══ SEZIONE DEL DOCUMENTO ══

Michael Fassbender nel film Shame di Steve McQueen è un giovane rampante che non sembra avere alcun problema a vivere i rapporti con le donne in modo predatorio e meccanico, ma che comincia a elaborare una reazione di vergogna quando il suo capo e la sorella scoprono che il suo computer è pieno di immagini porno. Proprio per la natura sociale e interpersonale della vergogna può accadere che si senta enormemente il peso di comportamenti aberranti che pure non sono nostri. Annie Ernaux, nel romanzo Vergogna, è annientata, all’inizio dell’adolescenza, dal dolore di una scena violenta tra i suoi genitori, che le svela in maniera inequivocabile l’inferiorità culturale e morale dell’ambiente in cui è cresciuta.

Uno sguardo mediatico

Data la sua natura di sentimento morale, la vergogna sembra fatta apposta per evocare l’idealizzazione del passato e la deprecazione del presente. “Non c’è più vergogna”, “Una volta si sarebbero vergognati”. Gabriella Turnaturi, in un libro di qualche anno fa, sosteneva che ormai siamo a una sorta di vergogna-fai-da-te, in cui l’unico motivo vero di disagio resta quello di aver recitato male la propria parte. La riflessione sulle trasformazioni della vergogna, sul suo affievolirsi e persino scomparire sono così frequenti che vale la pena di chiedersi se è davvero così.

Due libri diversi, una raccolta di racconti e un saggio, possono servire a cercare una risposta. I racconti sono quelli di Andrea Marchesini, Iniziazioni. Racconti di sette età (elliot, 2024). Sono tutti percorsi da un disagio sottile ma palpabile, da un non detto che riguarda in primo luogo un uomo alle prese con il sesso, in momenti diversi della vita. La vergogna percorre questi racconti sotterraneamente, ma fino a costituire una sorta di filo rosso che emerge talvolta in modo inaspettato. Nel racconto Conoscersi la fuga d’amore di due giovani che si sono appena incontrati, e che quindi dovrebbe essere vissuta all’insegna della spensieratezza e dell’abbandono, si incrina all’improvviso per una situazione imprevedibile. I due hanno salvato un cane abbandonato sulla strada. Nel discorso amoroso tra i due, allegro e lieve nella sua prevedibilità, si inserisce il tema più serio di come fare a tenere l’animale. L’uomo asseconda la donna, che palesemente ci tiene più di lui. Non vuole deluderla. Ma quando i due si fermano, e lei si allontana di qualche passo, lui apre la portiera e sta per far fuggire il cane, se l’incrocio con lo sguardo della donna non lo precipitasse a spettatore della propria meschinità e falsità.

═══
══ DATI DA UTILIZZARE ══

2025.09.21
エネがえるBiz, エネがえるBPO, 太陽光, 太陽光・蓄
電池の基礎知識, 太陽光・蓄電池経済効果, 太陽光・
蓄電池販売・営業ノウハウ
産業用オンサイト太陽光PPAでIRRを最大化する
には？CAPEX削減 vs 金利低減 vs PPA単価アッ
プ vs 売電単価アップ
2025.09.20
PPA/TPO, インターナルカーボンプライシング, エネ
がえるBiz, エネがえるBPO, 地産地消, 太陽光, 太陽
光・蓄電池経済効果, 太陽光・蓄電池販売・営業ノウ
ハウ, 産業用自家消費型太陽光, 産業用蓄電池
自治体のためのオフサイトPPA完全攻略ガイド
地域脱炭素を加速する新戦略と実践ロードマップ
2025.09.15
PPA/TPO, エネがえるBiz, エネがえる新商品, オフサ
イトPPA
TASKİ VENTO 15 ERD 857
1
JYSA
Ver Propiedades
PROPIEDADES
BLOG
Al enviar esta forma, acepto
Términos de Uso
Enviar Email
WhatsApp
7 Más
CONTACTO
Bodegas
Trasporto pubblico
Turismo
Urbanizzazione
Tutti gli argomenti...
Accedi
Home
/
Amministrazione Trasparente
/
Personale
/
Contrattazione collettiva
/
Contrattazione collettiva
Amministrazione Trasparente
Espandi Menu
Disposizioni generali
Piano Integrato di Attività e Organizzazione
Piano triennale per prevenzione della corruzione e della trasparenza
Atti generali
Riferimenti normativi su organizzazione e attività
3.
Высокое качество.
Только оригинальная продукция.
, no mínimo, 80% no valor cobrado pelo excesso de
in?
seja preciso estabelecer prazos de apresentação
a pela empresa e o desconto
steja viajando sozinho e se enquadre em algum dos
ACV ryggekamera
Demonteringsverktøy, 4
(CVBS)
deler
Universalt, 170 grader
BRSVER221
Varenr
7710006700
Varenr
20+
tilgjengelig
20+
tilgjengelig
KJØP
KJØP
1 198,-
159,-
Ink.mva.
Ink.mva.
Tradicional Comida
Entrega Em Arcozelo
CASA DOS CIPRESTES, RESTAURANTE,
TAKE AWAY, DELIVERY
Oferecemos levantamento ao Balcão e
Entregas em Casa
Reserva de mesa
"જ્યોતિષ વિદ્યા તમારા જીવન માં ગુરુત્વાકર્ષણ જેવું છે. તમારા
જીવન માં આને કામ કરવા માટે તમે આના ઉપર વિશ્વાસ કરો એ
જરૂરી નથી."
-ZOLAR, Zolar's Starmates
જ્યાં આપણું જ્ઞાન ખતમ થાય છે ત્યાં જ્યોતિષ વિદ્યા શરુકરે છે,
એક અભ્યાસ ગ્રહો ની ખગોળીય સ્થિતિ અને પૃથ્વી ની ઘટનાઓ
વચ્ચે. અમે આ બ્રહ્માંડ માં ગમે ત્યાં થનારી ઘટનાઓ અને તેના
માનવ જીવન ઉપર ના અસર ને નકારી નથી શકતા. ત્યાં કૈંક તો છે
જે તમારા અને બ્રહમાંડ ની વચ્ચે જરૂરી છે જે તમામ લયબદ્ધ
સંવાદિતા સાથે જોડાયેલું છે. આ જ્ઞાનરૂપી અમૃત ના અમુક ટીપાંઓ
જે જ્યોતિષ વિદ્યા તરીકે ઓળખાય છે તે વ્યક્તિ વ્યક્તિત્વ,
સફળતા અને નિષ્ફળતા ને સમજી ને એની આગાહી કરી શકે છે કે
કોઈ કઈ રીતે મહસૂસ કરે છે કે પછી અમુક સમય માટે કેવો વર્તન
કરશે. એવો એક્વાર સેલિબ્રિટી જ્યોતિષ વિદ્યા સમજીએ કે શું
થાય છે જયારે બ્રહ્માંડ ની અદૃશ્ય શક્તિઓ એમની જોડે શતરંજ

═══

## [ESERCIZI]
• A. Nel brano sulla vergogna, che cosa hanno salvato i due giovani del racconto Conoscersi?
• B. Ricopia senza alcuna modifica tutte le righe del Blocco 1 dei dati.

## [SOLUZIONI DEGLI ESERCIZI]
• A. Un cane abbandonato sulla strada.

• B.
2025.09.21
エネがえるBiz, エネがえるBPO, 太陽光, 太陽光・蓄
電池の基礎知識, 太陽光・蓄電池経済効果, 太陽光・
蓄電池販売・営業ノウハウ
産業用オンサイト太陽光PPAでIRRを最大化する
には？CAPEX削減 vs 金利低減 vs PPA単価アッ
プ vs 売電単価アップ
2025.09.20
PPA/TPO, インターナルカーボンプライシング, エネ
がえるBiz, エネがえるBPO, 地産地消, 太陽光, 太陽
光・蓄電池経済効果, 太陽光・蓄電池販売・営業ノウ
ハウ, 産業用自家消費型太陽光, 産業用蓄電池
自治体のためのオフサイトPPA完全攻略ガイド
地域脱炭素を加速する新戦略と実践ロードマップ
2025.09.15
PPA/TPO, エネがえるBiz, エネがえる新商品, オフサ
イトPPA
TASKİ VENTO 15 ERD 857
1
JYSA
Ver Propiedades
PROPIEDADES
BLOG
Al enviar esta forma, acepto
Términos de Uso
Enviar Email
WhatsApp
7 Más
CONTACTO
Bodegas
Trasporto pubblico
Turismo
Urbanizzazione
Tutti gli argomenti...
Accedi
Home
/
Amministrazione Trasparente
/
Personale
/
Contrattazione collettiva
/
Contrattazione collettiva
Amministrazione Trasparente
Espandi Menu
Disposizioni generali
Piano Integrato di Attività e Organizzazione
Piano triennale per prevenzione della corruzione e della trasparenza
Atti generali
Riferimenti normativi su organizzazione e attività
3.
Высокое качество.
Только оригинальная продукция.
, no mínimo, 80% no valor cobrado pelo excesso de
in?
seja preciso estabelecer prazos de apresentação
a pela empresa e o desconto
steja viajando sozinho e se enquadre em algum dos
ACV ryggekamera
Demonteringsverktøy, 4
(CVBS)
deler
Universalt, 170 grader
BRSVER221
Varenr
7710006700
Varenr
20+
tilgjengelig
20+
tilgjengelig
KJØP
KJØP
1 198,-
159,-
Ink.mva.
Ink.mva.
Tradicional Comida
Entrega Em Arcozelo
CASA DOS CIPRESTES, RESTAURANTE,
TAKE AWAY, DELIVERY
Oferecemos levantamento ao Balcão e
Entregas em Casa
Reserva de mesa
"જ્યોતિષ વિદ્યા તમારા જીવન માં ગુરુત્વાકર્ષણ જેવું છે. તમારા
જીવન માં આને કામ કરવા માટે તમે આના ઉપર વિશ્વાસ કરો એ
જરૂરી નથી."
-ZOLAR, Zolar's Starmates
જ્યાં આપણું જ્ઞાન ખતમ થાય છે ત્યાં જ્યોતિષ વિદ્યા શરુકરે છે,
એક અભ્યાસ ગ્રહો ની ખગોળીય સ્થિતિ અને પૃથ્વી ની ઘટનાઓ
વચ્ચે. અમે આ બ્રહ્માંડ માં ગમે ત્યાં થનારી ઘટનાઓ અને તેના
માનવ જીવન ઉપર ના અસર ને નકારી નથી શકતા. ત્યાં કૈંક તો છે
જે તમારા અને બ્રહમાંડ ની વચ્ચે જરૂરી છે જે તમામ લયબદ્ધ
સંવાદિતા સાથે જોડાયેલું છે. આ જ્ઞાનરૂપી અમૃત ના અમુક ટીપાંઓ
જે જ્યોતિષ વિદ્યા તરીકે ઓળખાય છે તે વ્યક્તિ વ્યક્તિત્વ,
સફળતા અને નિષ્ફળતા ને સમજી ને એની આગાહી કરી શકે છે કે
કોઈ કઈ રીતે મહસૂસ કરે છે કે પછી અમુક સમય માટે કેવો વર્તન
કરશે. એવો એક્વાર સેલિબ્રિટી જ્યોતિષ વિદ્યા સમજીએ કે શું
થાય છે જયારે બ્રહ્માંડ ની અદૃશ્ય શક્તિઓ એમની જોડે શતરંજ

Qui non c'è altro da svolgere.